• _Excerpts from a dataset_:
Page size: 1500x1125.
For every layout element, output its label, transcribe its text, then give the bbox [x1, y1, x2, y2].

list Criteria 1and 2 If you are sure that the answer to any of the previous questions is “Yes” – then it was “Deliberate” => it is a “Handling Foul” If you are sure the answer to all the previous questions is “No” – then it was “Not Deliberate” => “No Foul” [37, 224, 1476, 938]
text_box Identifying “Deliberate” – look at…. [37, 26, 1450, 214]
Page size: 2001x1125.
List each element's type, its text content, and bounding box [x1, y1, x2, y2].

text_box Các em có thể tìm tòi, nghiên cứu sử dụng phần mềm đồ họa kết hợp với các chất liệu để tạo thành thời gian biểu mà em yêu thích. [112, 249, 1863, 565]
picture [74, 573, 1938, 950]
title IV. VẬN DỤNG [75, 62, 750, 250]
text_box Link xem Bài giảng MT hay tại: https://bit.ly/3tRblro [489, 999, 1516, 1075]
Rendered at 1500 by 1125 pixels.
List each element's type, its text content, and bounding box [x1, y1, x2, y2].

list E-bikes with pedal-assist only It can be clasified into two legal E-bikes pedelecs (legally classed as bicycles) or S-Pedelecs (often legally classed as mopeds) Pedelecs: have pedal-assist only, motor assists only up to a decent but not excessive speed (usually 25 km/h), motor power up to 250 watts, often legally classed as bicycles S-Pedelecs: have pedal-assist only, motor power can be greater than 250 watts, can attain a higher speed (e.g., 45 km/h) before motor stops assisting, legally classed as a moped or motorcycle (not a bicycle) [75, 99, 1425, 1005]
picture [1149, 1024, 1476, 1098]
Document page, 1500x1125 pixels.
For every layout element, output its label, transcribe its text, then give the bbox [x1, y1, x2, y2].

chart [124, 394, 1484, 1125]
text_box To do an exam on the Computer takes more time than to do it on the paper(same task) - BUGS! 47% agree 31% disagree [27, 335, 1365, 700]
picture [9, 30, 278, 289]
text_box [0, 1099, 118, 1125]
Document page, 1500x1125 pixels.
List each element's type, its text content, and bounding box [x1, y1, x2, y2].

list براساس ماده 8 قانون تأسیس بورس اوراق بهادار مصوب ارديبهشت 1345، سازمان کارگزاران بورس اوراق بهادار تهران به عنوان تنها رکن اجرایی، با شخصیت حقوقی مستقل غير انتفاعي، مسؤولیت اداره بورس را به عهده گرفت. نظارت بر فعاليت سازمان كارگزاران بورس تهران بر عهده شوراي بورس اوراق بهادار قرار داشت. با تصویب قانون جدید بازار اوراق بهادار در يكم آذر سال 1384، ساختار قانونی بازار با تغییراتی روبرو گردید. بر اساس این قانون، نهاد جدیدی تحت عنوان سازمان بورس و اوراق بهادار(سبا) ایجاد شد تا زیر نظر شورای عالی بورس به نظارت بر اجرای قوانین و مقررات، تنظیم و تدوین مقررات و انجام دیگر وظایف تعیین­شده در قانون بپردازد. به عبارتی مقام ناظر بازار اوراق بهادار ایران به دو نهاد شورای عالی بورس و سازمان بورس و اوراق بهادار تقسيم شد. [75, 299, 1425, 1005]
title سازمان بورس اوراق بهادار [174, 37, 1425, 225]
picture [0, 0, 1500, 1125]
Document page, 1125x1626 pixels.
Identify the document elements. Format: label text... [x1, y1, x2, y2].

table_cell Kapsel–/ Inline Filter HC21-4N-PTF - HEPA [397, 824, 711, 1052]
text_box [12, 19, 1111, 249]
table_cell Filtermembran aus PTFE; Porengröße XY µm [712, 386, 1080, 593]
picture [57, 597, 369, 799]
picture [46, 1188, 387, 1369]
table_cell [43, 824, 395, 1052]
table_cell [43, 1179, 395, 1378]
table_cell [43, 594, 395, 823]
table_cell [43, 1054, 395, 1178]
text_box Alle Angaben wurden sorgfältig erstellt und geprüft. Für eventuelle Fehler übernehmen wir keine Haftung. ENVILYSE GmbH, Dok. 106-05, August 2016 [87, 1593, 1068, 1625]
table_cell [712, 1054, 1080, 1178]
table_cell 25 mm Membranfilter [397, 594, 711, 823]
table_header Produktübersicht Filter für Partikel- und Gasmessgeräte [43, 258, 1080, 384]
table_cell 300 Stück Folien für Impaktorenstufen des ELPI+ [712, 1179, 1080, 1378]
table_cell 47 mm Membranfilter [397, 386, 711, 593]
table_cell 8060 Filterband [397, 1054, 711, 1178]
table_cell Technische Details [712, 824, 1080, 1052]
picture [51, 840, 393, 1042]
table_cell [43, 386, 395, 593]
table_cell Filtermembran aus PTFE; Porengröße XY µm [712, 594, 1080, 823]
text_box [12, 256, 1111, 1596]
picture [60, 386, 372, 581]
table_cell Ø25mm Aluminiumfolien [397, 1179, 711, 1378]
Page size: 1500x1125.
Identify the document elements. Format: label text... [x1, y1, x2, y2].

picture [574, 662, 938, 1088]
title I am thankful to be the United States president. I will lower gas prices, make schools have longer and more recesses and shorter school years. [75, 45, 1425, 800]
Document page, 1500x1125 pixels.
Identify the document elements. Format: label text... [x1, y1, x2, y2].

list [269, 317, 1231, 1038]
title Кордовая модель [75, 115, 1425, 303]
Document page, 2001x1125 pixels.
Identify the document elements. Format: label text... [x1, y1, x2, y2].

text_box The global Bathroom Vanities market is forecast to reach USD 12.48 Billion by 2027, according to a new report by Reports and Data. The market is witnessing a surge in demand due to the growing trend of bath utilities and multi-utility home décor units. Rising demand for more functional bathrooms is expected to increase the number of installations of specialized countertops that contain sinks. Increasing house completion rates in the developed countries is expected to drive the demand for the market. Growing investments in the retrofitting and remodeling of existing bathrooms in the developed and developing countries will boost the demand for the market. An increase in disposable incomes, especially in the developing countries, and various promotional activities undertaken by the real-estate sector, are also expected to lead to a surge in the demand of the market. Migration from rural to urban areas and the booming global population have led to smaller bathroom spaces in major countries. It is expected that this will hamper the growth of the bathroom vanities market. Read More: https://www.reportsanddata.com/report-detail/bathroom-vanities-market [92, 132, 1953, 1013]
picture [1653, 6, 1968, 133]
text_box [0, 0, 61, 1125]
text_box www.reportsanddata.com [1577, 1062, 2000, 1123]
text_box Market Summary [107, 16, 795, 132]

• _EXERCISE PROMPT_: Quote the data in full, keeping each word unchanged.

• _RESPONSE TO THIS EXERCISE_:
Page size: 1500x1125.
For every layout element, output its label, transcribe its text, then give the bbox [x1, y1, x2, y2].

list Criteria 1and 2 If you are sure that the answer to any of the previous questions is “Yes” – then it was “Deliberate” => it is a “Handling Foul” If you are sure the answer to all the previous questions is “No” – then it was “Not Deliberate” => “No Foul” [37, 224, 1476, 938]
text_box Identifying “Deliberate” – look at…. [37, 26, 1450, 214]
Page size: 2001x1125.
List each element's type, its text content, and bounding box [x1, y1, x2, y2].

text_box Các em có thể tìm tòi, nghiên cứu sử dụng phần mềm đồ họa kết hợp với các chất liệu để tạo thành thời gian biểu mà em yêu thích. [112, 249, 1863, 565]
picture [74, 573, 1938, 950]
title IV. VẬN DỤNG [75, 62, 750, 250]
text_box Link xem Bài giảng MT hay tại: https://bit.ly/3tRblro [489, 999, 1516, 1075]
Rendered at 1500 by 1125 pixels.
List each element's type, its text content, and bounding box [x1, y1, x2, y2].

list E-bikes with pedal-assist only It can be clasified into two legal E-bikes pedelecs (legally classed as bicycles) or S-Pedelecs (often legally classed as mopeds) Pedelecs: have pedal-assist only, motor assists only up to a decent but not excessive speed (usually 25 km/h), motor power up to 250 watts, often legally classed as bicycles S-Pedelecs: have pedal-assist only, motor power can be greater than 250 watts, can attain a higher speed (e.g., 45 km/h) before motor stops assisting, legally classed as a moped or motorcycle (not a bicycle) [75, 99, 1425, 1005]
picture [1149, 1024, 1476, 1098]
Document page, 1500x1125 pixels.
For every layout element, output its label, transcribe its text, then give the bbox [x1, y1, x2, y2].

chart [124, 394, 1484, 1125]
text_box To do an exam on the Computer takes more time than to do it on the paper(same task) - BUGS! 47% agree 31% disagree [27, 335, 1365, 700]
picture [9, 30, 278, 289]
text_box [0, 1099, 118, 1125]
Document page, 1500x1125 pixels.
List each element's type, its text content, and bounding box [x1, y1, x2, y2].

list براساس ماده 8 قانون تأسیس بورس اوراق بهادار مصوب ارديبهشت 1345، سازمان کارگزاران بورس اوراق بهادار تهران به عنوان تنها رکن اجرایی، با شخصیت حقوقی مستقل غير انتفاعي، مسؤولیت اداره بورس را به عهده گرفت. نظارت بر فعاليت سازمان كارگزاران بورس تهران بر عهده شوراي بورس اوراق بهادار قرار داشت. با تصویب قانون جدید بازار اوراق بهادار در يكم آذر سال 1384، ساختار قانونی بازار با تغییراتی روبرو گردید. بر اساس این قانون، نهاد جدیدی تحت عنوان سازمان بورس و اوراق بهادار(سبا) ایجاد شد تا زیر نظر شورای عالی بورس به نظارت بر اجرای قوانین و مقررات، تنظیم و تدوین مقررات و انجام دیگر وظایف تعیین­شده در قانون بپردازد. به عبارتی مقام ناظر بازار اوراق بهادار ایران به دو نهاد شورای عالی بورس و سازمان بورس و اوراق بهادار تقسيم شد. [75, 299, 1425, 1005]
title سازمان بورس اوراق بهادار [174, 37, 1425, 225]
picture [0, 0, 1500, 1125]
Document page, 1125x1626 pixels.
Identify the document elements. Format: label text... [x1, y1, x2, y2].

table_cell Kapsel–/ Inline Filter HC21-4N-PTF - HEPA [397, 824, 711, 1052]
text_box [12, 19, 1111, 249]
table_cell Filtermembran aus PTFE; Porengröße XY µm [712, 386, 1080, 593]
picture [57, 597, 369, 799]
picture [46, 1188, 387, 1369]
table_cell [43, 824, 395, 1052]
table_cell [43, 1179, 395, 1378]
table_cell [43, 594, 395, 823]
table_cell [43, 1054, 395, 1178]
text_box Alle Angaben wurden sorgfältig erstellt und geprüft. Für eventuelle Fehler übernehmen wir keine Haftung. ENVILYSE GmbH, Dok. 106-05, August 2016 [87, 1593, 1068, 1625]
table_cell [712, 1054, 1080, 1178]
table_cell 25 mm Membranfilter [397, 594, 711, 823]
table_header Produktübersicht Filter für Partikel- und Gasmessgeräte [43, 258, 1080, 384]
table_cell 300 Stück Folien für Impaktorenstufen des ELPI+ [712, 1179, 1080, 1378]
table_cell 47 mm Membranfilter [397, 386, 711, 593]
table_cell 8060 Filterband [397, 1054, 711, 1178]
table_cell Technische Details [712, 824, 1080, 1052]
picture [51, 840, 393, 1042]
table_cell [43, 386, 395, 593]
table_cell Filtermembran aus PTFE; Porengröße XY µm [712, 594, 1080, 823]
text_box [12, 256, 1111, 1596]
picture [60, 386, 372, 581]
table_cell Ø25mm Aluminiumfolien [397, 1179, 711, 1378]
Page size: 1500x1125.
Identify the document elements. Format: label text... [x1, y1, x2, y2].

picture [574, 662, 938, 1088]
title I am thankful to be the United States president. I will lower gas prices, make schools have longer and more recesses and shorter school years. [75, 45, 1425, 800]
Document page, 1500x1125 pixels.
Identify the document elements. Format: label text... [x1, y1, x2, y2].

list [269, 317, 1231, 1038]
title Кордовая модель [75, 115, 1425, 303]
Document page, 2001x1125 pixels.
Identify the document elements. Format: label text... [x1, y1, x2, y2].

text_box The global Bathroom Vanities market is forecast to reach USD 12.48 Billion by 2027, according to a new report by Reports and Data. The market is witnessing a surge in demand due to the growing trend of bath utilities and multi-utility home décor units. Rising demand for more functional bathrooms is expected to increase the number of installations of specialized countertops that contain sinks. Increasing house completion rates in the developed countries is expected to drive the demand for the market. Growing investments in the retrofitting and remodeling of existing bathrooms in the developed and developing countries will boost the demand for the market. An increase in disposable incomes, especially in the developing countries, and various promotional activities undertaken by the real-estate sector, are also expected to lead to a surge in the demand of the market. Migration from rural to urban areas and the booming global population have led to smaller bathroom spaces in major countries. It is expected that this will hamper the growth of the bathroom vanities market. Read More: https://www.reportsanddata.com/report-detail/bathroom-vanities-market [92, 132, 1953, 1013]
picture [1653, 6, 1968, 133]
text_box [0, 0, 61, 1125]
text_box www.reportsanddata.com [1577, 1062, 2000, 1123]
text_box Market Summary [107, 16, 795, 132]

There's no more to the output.